▸ EXERCISE MATERIALS

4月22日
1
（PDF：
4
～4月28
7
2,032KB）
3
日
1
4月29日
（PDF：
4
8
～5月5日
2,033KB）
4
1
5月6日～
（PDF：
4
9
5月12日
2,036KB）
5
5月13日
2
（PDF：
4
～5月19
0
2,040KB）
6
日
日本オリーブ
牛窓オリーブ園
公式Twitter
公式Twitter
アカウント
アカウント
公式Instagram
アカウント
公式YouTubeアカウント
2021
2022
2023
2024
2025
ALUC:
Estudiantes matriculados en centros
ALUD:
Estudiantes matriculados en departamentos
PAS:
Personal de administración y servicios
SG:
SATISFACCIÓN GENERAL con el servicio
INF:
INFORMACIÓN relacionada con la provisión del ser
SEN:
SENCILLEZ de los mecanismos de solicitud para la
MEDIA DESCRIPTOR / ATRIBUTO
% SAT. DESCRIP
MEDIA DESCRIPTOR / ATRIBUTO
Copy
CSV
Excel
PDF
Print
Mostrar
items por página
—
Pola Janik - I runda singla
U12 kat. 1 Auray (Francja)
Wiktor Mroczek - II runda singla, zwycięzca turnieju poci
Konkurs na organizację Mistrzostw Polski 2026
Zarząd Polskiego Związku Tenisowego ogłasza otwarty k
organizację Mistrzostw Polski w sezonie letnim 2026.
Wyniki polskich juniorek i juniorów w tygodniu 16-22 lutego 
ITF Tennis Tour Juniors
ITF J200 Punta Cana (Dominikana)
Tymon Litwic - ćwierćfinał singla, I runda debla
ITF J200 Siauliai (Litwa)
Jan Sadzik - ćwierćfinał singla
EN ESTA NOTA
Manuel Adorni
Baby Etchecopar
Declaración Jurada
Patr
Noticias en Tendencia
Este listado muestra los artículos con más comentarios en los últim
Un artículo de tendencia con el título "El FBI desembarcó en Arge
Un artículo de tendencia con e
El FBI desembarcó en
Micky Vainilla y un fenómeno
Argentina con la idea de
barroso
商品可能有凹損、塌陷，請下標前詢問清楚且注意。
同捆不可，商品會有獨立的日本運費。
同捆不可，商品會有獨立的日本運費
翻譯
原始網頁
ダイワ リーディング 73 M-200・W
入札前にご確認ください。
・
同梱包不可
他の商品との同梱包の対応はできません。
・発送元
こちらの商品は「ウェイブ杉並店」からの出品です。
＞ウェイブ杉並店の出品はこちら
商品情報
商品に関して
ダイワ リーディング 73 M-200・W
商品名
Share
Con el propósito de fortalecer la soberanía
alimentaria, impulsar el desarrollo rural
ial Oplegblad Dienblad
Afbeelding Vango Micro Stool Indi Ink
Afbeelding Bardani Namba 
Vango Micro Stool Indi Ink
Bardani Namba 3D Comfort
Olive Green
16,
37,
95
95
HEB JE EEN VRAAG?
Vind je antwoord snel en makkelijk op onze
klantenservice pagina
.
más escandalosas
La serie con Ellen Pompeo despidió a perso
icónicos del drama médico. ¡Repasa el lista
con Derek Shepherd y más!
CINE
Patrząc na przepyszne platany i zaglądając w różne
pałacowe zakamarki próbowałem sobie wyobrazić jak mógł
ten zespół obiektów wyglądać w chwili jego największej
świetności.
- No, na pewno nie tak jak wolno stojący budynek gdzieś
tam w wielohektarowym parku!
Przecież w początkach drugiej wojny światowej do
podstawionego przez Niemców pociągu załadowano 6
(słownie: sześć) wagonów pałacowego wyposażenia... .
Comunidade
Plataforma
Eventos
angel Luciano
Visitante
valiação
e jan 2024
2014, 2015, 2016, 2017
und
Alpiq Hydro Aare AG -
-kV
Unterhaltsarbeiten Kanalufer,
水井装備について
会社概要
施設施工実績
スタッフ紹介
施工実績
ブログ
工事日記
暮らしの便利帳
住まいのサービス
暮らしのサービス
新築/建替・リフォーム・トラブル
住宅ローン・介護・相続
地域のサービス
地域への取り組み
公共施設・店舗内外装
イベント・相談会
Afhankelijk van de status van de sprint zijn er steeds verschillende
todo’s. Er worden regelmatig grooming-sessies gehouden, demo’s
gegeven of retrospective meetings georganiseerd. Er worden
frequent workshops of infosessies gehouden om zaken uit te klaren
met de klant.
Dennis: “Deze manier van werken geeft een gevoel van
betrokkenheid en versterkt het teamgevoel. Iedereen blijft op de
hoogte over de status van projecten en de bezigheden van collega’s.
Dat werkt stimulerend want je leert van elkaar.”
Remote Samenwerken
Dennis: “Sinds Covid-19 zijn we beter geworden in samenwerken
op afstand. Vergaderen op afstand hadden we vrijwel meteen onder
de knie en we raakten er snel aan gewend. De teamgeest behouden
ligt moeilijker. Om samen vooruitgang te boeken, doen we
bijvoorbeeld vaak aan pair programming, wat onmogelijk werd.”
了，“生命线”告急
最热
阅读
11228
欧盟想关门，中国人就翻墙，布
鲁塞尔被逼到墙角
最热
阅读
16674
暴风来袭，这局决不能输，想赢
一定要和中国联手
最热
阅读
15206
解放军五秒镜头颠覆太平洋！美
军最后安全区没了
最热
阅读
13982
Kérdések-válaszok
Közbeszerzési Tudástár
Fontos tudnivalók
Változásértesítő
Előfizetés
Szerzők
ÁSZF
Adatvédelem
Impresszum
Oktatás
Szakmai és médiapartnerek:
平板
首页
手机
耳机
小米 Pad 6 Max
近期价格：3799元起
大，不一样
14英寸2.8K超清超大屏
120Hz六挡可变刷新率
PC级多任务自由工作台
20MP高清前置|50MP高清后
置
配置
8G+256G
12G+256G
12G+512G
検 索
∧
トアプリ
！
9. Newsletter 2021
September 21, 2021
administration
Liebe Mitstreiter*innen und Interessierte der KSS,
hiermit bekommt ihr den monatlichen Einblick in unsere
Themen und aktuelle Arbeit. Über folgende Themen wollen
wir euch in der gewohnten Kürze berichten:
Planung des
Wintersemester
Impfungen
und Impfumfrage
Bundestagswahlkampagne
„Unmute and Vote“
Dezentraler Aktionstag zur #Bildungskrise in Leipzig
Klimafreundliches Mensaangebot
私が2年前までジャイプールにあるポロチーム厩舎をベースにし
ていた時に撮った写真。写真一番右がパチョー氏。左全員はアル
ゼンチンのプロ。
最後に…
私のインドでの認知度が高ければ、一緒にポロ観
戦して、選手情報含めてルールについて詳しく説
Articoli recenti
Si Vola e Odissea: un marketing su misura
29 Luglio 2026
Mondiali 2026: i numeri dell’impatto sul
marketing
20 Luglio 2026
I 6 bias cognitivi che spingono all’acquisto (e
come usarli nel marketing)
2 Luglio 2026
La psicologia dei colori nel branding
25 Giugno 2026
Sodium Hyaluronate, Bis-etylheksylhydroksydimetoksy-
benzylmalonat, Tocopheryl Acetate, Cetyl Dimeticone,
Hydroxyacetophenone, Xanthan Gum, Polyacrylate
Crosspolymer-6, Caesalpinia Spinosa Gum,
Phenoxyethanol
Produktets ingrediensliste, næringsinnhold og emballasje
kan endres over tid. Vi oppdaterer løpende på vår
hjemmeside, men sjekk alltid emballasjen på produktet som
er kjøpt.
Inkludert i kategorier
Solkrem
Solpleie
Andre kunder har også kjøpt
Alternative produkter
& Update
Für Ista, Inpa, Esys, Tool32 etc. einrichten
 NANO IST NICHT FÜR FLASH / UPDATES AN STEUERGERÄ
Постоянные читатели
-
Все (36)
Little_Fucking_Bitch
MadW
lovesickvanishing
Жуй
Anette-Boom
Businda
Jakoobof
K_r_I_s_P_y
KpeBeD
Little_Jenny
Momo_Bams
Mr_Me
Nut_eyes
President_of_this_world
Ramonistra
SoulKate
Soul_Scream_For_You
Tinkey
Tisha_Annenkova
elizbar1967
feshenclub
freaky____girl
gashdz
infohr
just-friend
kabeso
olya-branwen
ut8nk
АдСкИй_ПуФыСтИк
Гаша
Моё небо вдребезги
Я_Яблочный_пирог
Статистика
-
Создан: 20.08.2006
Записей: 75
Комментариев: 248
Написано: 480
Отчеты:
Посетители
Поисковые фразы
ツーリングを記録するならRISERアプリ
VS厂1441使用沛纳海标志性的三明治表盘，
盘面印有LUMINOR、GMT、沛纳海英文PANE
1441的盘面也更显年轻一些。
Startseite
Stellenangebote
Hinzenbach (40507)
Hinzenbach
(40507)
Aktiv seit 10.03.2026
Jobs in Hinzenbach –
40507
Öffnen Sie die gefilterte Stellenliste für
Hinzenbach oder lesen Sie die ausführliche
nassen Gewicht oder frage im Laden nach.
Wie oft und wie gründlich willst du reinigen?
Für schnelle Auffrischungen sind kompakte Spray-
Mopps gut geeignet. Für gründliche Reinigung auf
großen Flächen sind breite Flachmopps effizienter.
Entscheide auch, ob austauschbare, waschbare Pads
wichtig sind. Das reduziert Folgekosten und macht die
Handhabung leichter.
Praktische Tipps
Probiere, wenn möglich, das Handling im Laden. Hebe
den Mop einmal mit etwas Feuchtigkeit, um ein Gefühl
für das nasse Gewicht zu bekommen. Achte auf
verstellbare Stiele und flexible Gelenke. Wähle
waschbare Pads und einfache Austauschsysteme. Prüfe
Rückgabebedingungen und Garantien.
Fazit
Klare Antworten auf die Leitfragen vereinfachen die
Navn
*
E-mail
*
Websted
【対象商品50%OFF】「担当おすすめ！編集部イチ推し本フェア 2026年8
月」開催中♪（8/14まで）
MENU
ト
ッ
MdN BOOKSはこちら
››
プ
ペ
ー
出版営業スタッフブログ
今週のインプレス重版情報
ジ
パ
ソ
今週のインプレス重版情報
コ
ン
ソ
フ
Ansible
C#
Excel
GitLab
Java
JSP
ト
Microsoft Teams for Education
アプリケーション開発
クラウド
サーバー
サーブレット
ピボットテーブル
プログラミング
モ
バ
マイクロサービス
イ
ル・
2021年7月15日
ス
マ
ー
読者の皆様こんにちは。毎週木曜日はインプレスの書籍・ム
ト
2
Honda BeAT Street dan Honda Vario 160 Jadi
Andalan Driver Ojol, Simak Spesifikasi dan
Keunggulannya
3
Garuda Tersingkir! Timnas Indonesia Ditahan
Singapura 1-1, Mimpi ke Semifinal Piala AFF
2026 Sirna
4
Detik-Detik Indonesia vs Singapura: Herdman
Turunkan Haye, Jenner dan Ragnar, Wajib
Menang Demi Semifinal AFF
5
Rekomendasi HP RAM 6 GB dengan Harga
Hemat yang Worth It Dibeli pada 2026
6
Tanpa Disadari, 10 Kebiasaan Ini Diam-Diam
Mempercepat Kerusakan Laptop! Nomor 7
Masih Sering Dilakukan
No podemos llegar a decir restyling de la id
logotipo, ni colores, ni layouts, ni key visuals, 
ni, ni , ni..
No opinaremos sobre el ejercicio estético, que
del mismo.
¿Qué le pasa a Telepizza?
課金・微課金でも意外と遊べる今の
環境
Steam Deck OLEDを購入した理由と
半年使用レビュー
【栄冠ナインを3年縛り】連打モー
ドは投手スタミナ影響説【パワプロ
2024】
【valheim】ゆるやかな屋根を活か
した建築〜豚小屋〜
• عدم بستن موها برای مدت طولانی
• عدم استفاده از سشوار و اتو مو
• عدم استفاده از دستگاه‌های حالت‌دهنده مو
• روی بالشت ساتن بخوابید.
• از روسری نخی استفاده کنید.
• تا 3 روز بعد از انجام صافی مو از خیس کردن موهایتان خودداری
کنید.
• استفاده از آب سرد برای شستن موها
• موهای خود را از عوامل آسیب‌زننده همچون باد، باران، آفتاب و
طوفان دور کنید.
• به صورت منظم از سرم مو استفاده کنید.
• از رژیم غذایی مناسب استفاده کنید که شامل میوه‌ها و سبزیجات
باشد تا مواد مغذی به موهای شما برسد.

▸ ACTIVITY
Starting at the first line of the records above, please copy every line exactly through the line containing "alimentaria, impulsar el desarrollo rural", and stop there.

▸ RESPONSE TO THIS EXERCISE
4月22日
1
（PDF：
4
～4月28
7
2,032KB）
3
日
1
4月29日
（PDF：
4
8
～5月5日
2,033KB）
4
1
5月6日～
（PDF：
4
9
5月12日
2,036KB）
5
5月13日
2
（PDF：
4
～5月19
0
2,040KB）
6
日
日本オリーブ
牛窓オリーブ園
公式Twitter
公式Twitter
アカウント
アカウント
公式Instagram
アカウント
公式YouTubeアカウント
2021
2022
2023
2024
2025
ALUC:
Estudiantes matriculados en centros
ALUD:
Estudiantes matriculados en departamentos
PAS:
Personal de administración y servicios
SG:
SATISFACCIÓN GENERAL con el servicio
INF:
INFORMACIÓN relacionada con la provisión del ser
SEN:
SENCILLEZ de los mecanismos de solicitud para la
MEDIA DESCRIPTOR / ATRIBUTO
% SAT. DESCRIP
MEDIA DESCRIPTOR / ATRIBUTO
Copy
CSV
Excel
PDF
Print
Mostrar
items por página
—
Pola Janik - I runda singla
U12 kat. 1 Auray (Francja)
Wiktor Mroczek - II runda singla, zwycięzca turnieju poci
Konkurs na organizację Mistrzostw Polski 2026
Zarząd Polskiego Związku Tenisowego ogłasza otwarty k
organizację Mistrzostw Polski w sezonie letnim 2026.
Wyniki polskich juniorek i juniorów w tygodniu 16-22 lutego 
ITF Tennis Tour Juniors
ITF J200 Punta Cana (Dominikana)
Tymon Litwic - ćwierćfinał singla, I runda debla
ITF J200 Siauliai (Litwa)
Jan Sadzik - ćwierćfinał singla
EN ESTA NOTA
Manuel Adorni
Baby Etchecopar
Declaración Jurada
Patr
Noticias en Tendencia
Este listado muestra los artículos con más comentarios en los últim
Un artículo de tendencia con el título "El FBI desembarcó en Arge
Un artículo de tendencia con e
El FBI desembarcó en
Micky Vainilla y un fenómeno
Argentina con la idea de
barroso
商品可能有凹損、塌陷，請下標前詢問清楚且注意。
同捆不可，商品會有獨立的日本運費。
同捆不可，商品會有獨立的日本運費
翻譯
原始網頁
ダイワ リーディング 73 M-200・W
入札前にご確認ください。
・
同梱包不可
他の商品との同梱包の対応はできません。
・発送元
こちらの商品は「ウェイブ杉並店」からの出品です。
＞ウェイブ杉並店の出品はこちら
商品情報
商品に関して
ダイワ リーディング 73 M-200・W
商品名
Share
Con el propósito de fortalecer la soberanía
alimentaria, impulsar el desarrollo rural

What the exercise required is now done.